Which lines of the records below contain the word "WIPO"? Report each of them in full.
======== DATA FOR ANALYSIS ========
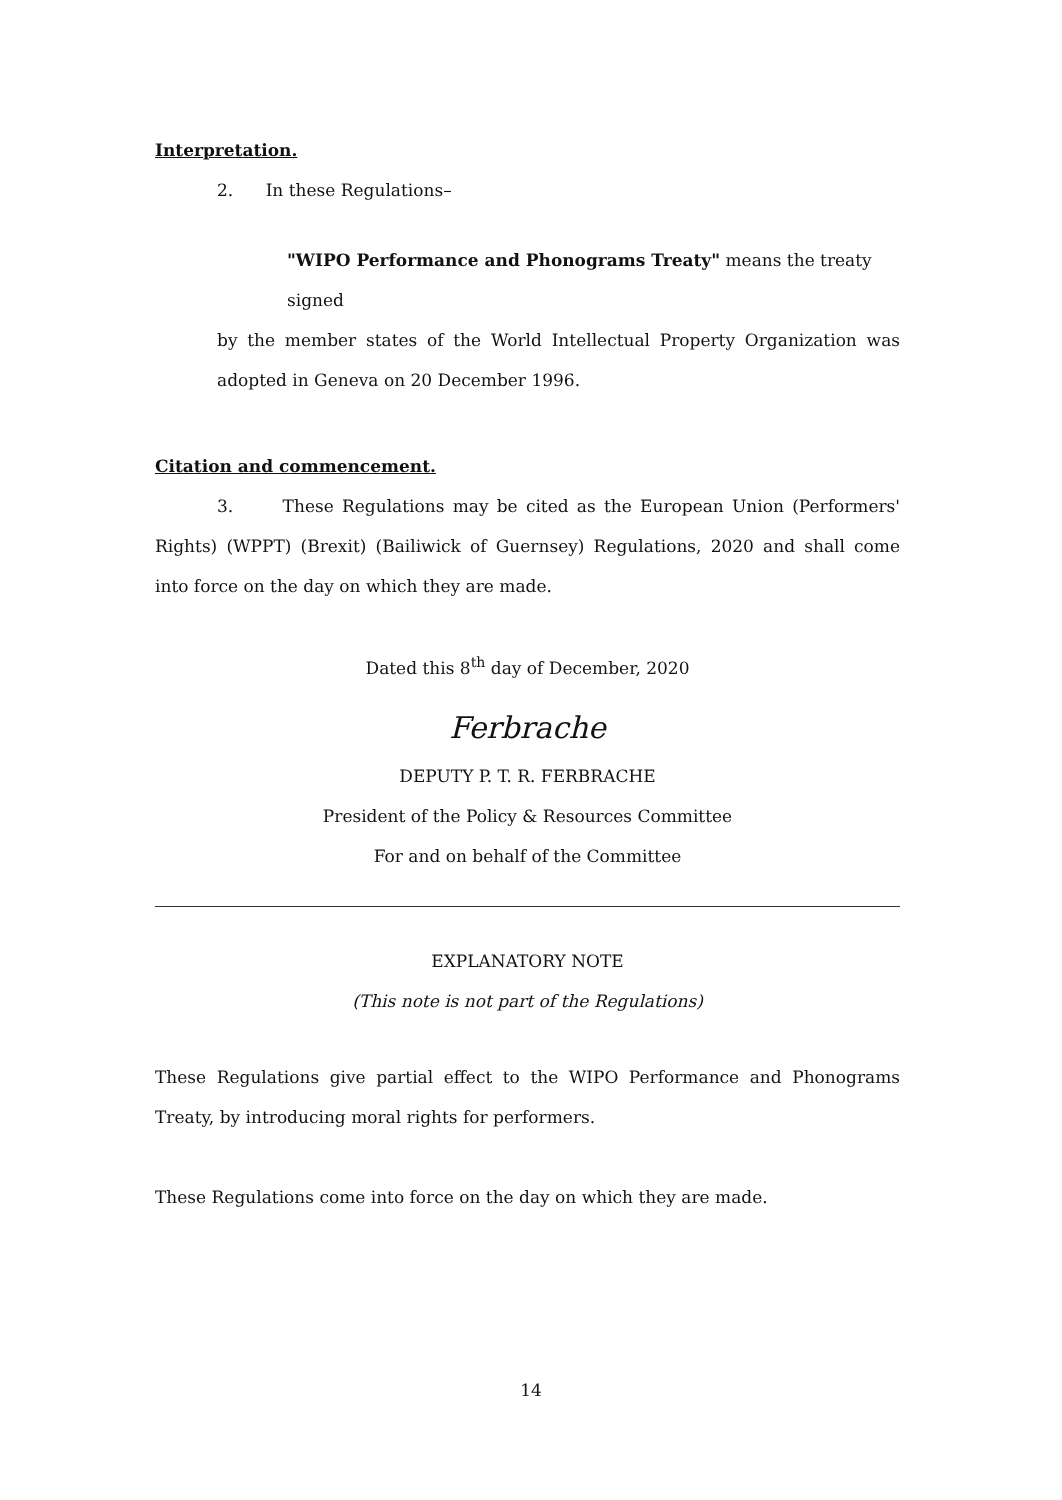Interpretation.
2. In these Regulations–
"WIPO Performance and Phonograms Treaty" means the treaty signed
by the member states of the World Intellectual Property Organization was adopted in Geneva on 20 December 1996.
Citation and commencement.
3. These Regulations may be cited as the European Union (Performers' Rights) (WPPT) (Brexit) (Bailiwick of Guernsey) Regulations, 2020 and shall come into force on the day on which they are made.
Dated this 8<sup>th</sup> day of December, 2020
Ferbrache
DEPUTY P. T. R. FERBRACHE
President of the Policy & Resources Committee
For and on behalf of the Committee
EXPLANATORY NOTE
(This note is not part of the Regulations)
These Regulations give partial effect to the WIPO Performance and Phonograms Treaty, by introducing moral rights for performers.
These Regulations come into force on the day on which they are made.
14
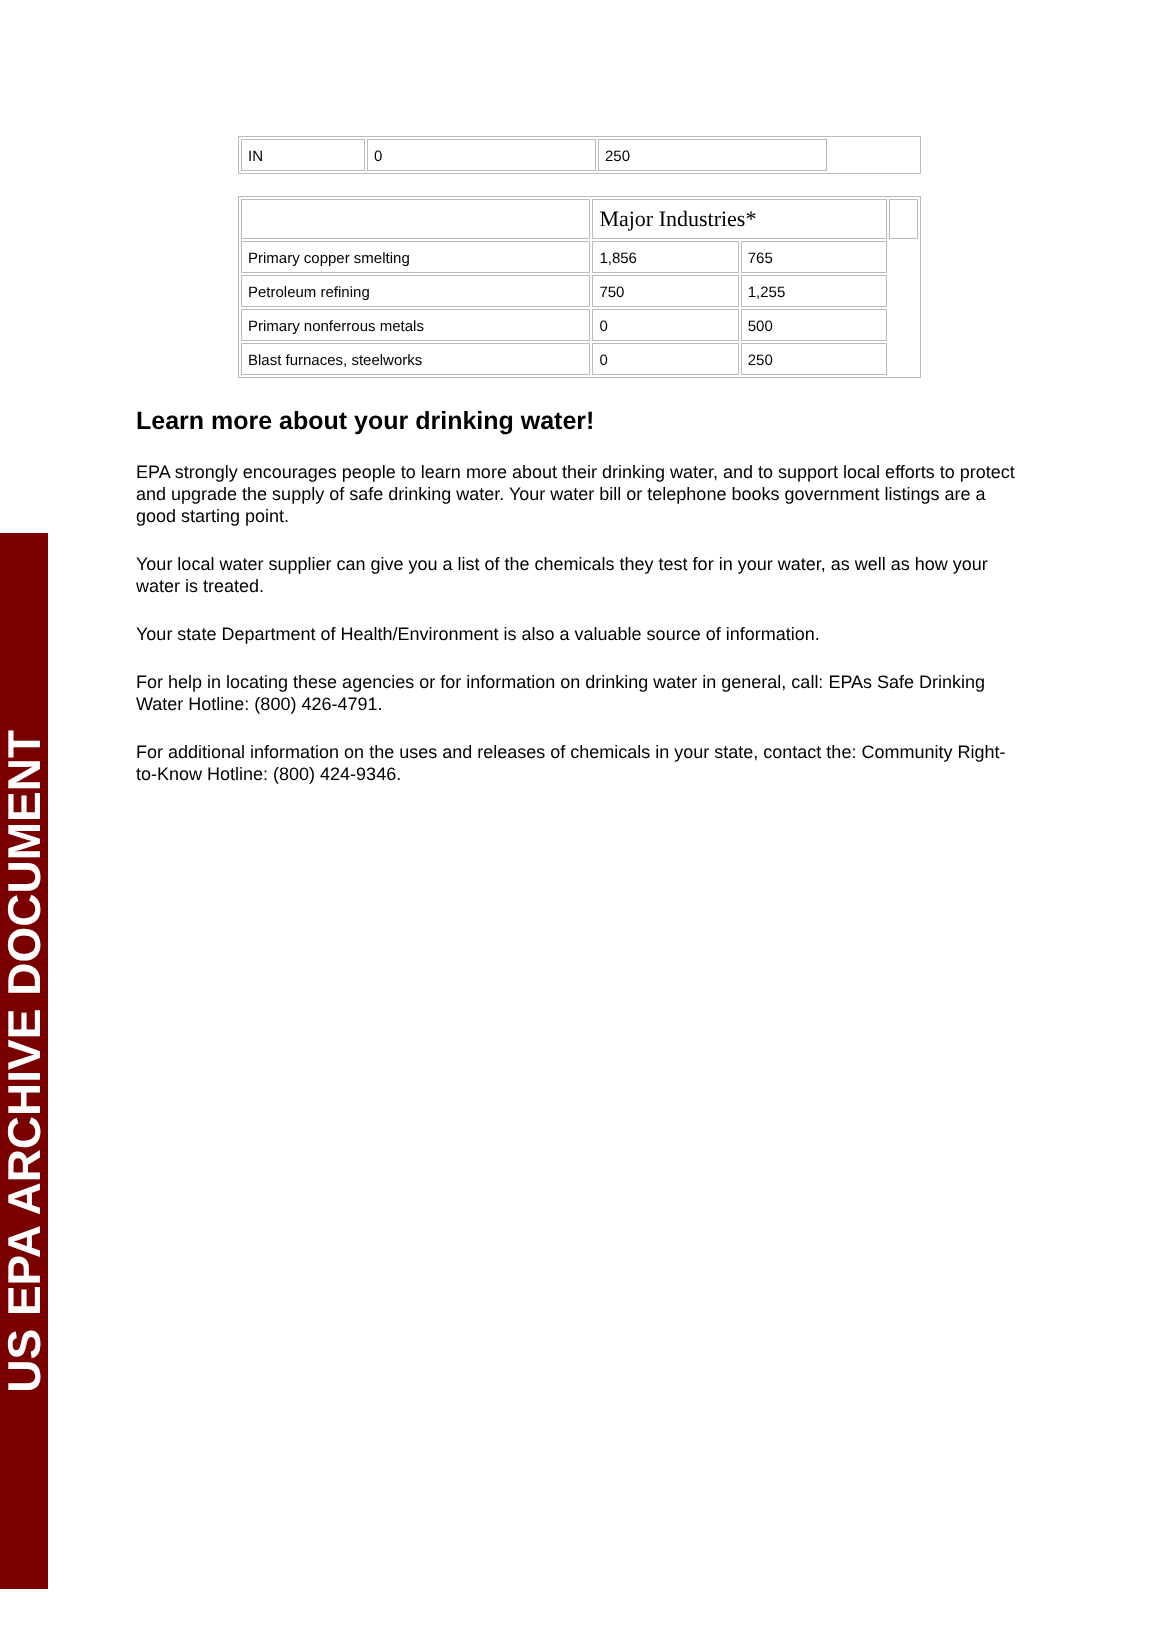US EPA ARCHIVE DOCUMENT
| IN | 0 | 250 | |
| | Major Industries* | | |
| Primary copper smelting | 1,856 | 765 | |
| Petroleum refining | 750 | 1,255 | |
| Primary nonferrous metals | 0 | 500 | |
| Blast furnaces, steelworks | 0 | 250 | |
Learn more about your drinking water!
EPA strongly encourages people to learn more about their drinking water, and to support local efforts to protect and upgrade the supply of safe drinking water. Your water bill or telephone books government listings are a good starting point.
Your local water supplier can give you a list of the chemicals they test for in your water, as well as how your water is treated.
Your state Department of Health/Environment is also a valuable source of information.
For help in locating these agencies or for information on drinking water in general, call: EPAs Safe Drinking Water Hotline: (800) 426-4791.
For additional information on the uses and releases of chemicals in your state, contact the: Community Right-to-Know Hotline: (800) 424-9346.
========
**SOLUTION:**
"WIPO Performance and Phonograms Treaty" means the treaty signed
These Regulations give partial effect to the WIPO Performance and Phonograms Treaty, by introducing moral rights for performers.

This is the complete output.